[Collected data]
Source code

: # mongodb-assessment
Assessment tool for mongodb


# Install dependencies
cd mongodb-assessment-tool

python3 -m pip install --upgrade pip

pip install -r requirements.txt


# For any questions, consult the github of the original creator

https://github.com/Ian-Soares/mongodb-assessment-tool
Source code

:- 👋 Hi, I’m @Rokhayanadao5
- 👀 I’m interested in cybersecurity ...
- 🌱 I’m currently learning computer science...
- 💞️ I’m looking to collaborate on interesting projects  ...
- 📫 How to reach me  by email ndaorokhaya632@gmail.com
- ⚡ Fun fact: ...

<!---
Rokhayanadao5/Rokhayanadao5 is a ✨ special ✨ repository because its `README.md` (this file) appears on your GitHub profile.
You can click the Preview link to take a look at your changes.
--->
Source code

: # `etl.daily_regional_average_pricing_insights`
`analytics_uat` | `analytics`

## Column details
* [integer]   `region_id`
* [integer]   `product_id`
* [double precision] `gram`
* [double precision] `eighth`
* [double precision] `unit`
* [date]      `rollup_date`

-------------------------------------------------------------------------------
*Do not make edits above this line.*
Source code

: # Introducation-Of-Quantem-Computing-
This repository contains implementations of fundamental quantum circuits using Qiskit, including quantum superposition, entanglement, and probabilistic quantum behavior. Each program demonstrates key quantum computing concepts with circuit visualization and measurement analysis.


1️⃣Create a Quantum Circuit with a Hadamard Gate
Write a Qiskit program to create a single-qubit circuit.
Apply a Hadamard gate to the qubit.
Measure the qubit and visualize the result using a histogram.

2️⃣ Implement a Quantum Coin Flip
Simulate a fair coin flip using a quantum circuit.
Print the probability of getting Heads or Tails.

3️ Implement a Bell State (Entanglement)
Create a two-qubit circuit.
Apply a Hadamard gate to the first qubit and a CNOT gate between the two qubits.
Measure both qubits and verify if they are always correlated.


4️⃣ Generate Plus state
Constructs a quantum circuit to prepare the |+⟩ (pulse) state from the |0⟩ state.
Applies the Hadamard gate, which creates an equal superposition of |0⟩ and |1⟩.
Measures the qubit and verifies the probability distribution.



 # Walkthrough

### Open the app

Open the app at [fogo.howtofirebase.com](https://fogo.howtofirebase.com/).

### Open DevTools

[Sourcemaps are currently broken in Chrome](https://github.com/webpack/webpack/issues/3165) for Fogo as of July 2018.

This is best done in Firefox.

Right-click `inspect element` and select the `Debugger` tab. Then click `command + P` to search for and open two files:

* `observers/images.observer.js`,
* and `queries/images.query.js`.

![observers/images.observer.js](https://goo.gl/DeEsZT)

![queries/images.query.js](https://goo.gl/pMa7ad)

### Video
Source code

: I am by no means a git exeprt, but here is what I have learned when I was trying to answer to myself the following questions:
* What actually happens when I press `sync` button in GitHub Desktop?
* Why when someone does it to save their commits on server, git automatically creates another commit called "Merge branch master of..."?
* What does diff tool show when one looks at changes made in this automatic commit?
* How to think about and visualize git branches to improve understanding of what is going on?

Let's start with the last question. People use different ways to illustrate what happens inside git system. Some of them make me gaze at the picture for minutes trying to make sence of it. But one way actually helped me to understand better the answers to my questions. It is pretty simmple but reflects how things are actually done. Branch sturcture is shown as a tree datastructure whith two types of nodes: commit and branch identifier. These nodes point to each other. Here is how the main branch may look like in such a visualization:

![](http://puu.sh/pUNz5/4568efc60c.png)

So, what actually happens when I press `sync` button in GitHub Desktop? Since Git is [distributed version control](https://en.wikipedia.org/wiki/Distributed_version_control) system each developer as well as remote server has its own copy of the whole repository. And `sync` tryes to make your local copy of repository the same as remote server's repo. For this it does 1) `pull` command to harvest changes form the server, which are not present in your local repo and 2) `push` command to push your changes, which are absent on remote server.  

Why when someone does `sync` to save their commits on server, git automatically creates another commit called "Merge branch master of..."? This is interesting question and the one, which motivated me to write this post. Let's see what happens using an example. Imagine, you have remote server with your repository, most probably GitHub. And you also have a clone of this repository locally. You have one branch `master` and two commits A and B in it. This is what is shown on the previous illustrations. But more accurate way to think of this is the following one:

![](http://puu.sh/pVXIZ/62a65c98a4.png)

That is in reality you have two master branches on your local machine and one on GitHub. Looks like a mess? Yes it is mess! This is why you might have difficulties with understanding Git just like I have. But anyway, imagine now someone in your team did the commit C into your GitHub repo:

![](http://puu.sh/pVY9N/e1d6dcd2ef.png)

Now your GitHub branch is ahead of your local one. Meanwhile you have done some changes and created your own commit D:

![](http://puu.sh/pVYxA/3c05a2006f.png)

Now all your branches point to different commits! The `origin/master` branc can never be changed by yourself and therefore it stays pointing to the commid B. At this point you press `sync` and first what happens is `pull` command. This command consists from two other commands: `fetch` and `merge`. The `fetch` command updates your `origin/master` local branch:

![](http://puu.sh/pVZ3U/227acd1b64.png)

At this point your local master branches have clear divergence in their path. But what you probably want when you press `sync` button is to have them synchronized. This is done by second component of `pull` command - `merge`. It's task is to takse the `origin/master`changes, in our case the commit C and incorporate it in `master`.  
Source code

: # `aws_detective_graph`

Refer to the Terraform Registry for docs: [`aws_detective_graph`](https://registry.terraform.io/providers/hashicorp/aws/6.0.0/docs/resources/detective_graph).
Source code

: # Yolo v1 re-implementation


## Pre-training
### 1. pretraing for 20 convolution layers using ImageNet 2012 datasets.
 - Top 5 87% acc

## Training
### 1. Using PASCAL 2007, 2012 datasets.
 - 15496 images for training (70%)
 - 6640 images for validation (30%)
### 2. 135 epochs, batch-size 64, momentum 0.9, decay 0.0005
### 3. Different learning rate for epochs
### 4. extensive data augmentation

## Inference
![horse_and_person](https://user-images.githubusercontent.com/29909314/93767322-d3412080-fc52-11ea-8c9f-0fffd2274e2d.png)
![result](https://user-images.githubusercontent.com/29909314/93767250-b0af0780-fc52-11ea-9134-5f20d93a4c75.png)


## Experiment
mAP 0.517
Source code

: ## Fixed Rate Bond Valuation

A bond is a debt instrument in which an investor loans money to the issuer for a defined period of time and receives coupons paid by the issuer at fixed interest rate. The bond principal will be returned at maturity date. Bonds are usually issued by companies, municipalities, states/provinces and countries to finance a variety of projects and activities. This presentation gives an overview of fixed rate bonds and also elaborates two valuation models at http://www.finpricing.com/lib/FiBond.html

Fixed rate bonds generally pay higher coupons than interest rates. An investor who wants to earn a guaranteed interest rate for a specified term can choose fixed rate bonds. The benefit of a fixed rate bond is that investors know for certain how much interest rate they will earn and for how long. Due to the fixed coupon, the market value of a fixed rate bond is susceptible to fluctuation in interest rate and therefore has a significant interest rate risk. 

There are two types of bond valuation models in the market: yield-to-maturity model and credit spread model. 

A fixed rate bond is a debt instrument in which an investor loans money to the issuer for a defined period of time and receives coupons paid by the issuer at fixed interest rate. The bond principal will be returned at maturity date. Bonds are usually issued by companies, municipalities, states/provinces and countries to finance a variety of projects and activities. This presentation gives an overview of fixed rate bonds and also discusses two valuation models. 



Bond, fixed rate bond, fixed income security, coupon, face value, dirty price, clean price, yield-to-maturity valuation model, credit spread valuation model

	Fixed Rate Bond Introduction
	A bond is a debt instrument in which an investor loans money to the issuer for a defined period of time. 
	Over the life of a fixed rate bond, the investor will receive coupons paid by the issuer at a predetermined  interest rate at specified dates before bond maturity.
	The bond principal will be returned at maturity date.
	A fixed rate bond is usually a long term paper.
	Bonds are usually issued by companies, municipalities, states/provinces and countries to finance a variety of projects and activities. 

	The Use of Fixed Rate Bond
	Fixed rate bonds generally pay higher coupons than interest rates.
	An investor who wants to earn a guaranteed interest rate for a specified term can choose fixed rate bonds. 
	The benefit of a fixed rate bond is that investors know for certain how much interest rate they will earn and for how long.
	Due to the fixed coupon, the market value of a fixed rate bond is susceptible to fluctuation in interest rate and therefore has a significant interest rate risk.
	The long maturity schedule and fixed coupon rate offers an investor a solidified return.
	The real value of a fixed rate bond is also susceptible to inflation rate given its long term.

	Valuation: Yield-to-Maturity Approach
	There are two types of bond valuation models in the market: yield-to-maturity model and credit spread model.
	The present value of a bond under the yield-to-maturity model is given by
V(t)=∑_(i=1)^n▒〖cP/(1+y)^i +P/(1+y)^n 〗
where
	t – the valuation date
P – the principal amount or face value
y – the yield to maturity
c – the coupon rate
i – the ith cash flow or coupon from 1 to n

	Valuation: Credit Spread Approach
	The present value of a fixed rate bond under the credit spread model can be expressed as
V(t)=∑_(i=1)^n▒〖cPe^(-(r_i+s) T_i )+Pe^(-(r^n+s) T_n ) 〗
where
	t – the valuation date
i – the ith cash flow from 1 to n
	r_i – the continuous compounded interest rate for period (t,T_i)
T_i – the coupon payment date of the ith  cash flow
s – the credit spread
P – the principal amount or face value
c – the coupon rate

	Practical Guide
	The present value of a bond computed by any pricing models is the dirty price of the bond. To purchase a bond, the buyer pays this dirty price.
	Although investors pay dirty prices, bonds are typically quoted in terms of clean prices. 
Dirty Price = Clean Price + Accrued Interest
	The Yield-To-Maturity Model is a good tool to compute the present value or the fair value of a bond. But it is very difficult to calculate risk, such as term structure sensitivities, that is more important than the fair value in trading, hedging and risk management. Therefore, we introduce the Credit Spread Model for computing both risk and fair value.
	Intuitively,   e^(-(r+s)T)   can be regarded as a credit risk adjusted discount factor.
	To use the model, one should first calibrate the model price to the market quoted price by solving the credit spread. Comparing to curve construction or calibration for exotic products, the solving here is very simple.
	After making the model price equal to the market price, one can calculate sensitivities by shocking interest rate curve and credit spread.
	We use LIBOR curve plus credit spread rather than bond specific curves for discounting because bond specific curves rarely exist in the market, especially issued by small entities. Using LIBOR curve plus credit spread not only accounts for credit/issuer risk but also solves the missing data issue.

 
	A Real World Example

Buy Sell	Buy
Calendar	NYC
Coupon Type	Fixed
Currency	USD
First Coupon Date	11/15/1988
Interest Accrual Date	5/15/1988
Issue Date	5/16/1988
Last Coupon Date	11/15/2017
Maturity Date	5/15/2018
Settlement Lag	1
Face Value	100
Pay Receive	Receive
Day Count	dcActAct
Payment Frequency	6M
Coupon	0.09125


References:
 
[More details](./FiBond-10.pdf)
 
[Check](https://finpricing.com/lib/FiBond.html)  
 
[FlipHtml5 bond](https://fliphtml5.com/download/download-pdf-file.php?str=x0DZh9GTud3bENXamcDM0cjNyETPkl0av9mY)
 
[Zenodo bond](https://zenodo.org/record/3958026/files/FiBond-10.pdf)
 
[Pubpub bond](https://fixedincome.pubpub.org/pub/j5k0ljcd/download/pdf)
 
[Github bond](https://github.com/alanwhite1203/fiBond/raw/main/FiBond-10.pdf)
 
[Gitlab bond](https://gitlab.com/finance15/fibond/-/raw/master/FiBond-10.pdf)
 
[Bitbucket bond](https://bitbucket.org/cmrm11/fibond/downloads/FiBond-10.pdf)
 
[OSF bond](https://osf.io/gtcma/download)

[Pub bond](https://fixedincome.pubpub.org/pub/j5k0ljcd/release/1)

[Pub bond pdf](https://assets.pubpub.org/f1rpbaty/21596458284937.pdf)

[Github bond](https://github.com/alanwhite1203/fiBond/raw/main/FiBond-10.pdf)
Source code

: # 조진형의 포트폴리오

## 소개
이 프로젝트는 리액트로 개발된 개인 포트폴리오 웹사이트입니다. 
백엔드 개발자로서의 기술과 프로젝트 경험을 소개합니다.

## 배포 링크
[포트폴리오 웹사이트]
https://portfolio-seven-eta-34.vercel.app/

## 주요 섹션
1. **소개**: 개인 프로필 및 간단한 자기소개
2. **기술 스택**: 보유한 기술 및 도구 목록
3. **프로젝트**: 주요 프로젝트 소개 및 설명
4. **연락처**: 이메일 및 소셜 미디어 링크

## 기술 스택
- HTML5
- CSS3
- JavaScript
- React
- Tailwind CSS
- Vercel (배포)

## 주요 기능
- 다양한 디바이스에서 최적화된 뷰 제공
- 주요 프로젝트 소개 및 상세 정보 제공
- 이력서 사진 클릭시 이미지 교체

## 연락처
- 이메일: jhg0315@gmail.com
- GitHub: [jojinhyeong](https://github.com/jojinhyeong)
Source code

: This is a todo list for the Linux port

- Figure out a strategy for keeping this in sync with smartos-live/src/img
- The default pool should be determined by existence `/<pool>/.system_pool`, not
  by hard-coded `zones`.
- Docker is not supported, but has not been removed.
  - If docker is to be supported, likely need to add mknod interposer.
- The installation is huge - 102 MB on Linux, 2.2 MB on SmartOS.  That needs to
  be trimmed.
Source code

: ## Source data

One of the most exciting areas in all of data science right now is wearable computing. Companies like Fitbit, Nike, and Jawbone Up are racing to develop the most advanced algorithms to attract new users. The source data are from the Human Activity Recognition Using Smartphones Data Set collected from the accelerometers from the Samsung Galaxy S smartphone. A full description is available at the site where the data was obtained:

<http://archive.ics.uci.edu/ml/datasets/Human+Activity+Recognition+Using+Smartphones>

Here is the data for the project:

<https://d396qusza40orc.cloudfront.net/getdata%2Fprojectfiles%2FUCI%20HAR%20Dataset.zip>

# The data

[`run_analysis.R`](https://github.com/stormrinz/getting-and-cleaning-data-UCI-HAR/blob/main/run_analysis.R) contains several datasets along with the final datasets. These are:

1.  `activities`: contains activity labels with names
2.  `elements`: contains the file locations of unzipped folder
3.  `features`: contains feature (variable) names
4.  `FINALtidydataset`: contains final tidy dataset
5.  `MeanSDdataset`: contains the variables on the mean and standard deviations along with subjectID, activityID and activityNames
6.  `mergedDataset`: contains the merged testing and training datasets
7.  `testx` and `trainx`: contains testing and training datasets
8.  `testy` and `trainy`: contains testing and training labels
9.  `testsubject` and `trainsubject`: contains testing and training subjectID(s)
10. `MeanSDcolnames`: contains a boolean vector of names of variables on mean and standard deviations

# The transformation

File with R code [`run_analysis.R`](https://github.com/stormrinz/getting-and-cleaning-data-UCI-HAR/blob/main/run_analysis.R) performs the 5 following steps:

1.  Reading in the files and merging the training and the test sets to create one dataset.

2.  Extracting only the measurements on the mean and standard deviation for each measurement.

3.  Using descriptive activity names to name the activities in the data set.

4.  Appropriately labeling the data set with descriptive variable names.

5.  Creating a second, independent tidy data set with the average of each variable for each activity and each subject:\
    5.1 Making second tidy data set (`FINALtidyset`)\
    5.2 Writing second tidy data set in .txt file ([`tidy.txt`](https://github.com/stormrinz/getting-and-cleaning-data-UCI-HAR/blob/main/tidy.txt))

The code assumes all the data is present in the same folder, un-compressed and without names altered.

**Directions for this task:** Lay out the lines of the items as a JSON list of strings, one string per line and no blank lines, starting at the line that contains "At this point your" and ending at the line that contains "Rate Bond Valuation".

**Output of the task:**
[
  "At this point your local master branches have clear divergence in their path. But what you probably want when you press `sync` button is to have them synchronized. This is done by second component of `pull` command - `merge`. It's task is to takse the `origin/master`changes, in our case the commit C and incorporate it in `master`.  ",
  "Source code",
  ": # `aws_detective_graph`",
  "Refer to the Terraform Registry for docs: [`aws_detective_graph`](https://registry.terraform.io/providers/hashicorp/aws/6.0.0/docs/resources/detective_graph).",
  "Source code",
  ": # Yolo v1 re-implementation",
  "## Pre-training",
  "### 1. pretraing for 20 convolution layers using ImageNet 2012 datasets.",
  " - Top 5 87% acc",
  "## Training",
  "### 1. Using PASCAL 2007, 2012 datasets.",
  " - 15496 images for training (70%)",
  " - 6640 images for validation (30%)",
  "### 2. 135 epochs, batch-size 64, momentum 0.9, decay 0.0005",
  "### 3. Different learning rate for epochs",
  "### 4. extensive data augmentation",
  "## Inference",
  "![horse_and_person](https://user-images.githubusercontent.com/29909314/93767322-d3412080-fc52-11ea-8c9f-0fffd2274e2d.png)",
  "![result](https://user-images.githubusercontent.com/29909314/93767250-b0af0780-fc52-11ea-9134-5f20d93a4c75.png)",
  "## Experiment",
  "mAP 0.517",
  "Source code",
  ": ## Fixed Rate Bond Valuation"
]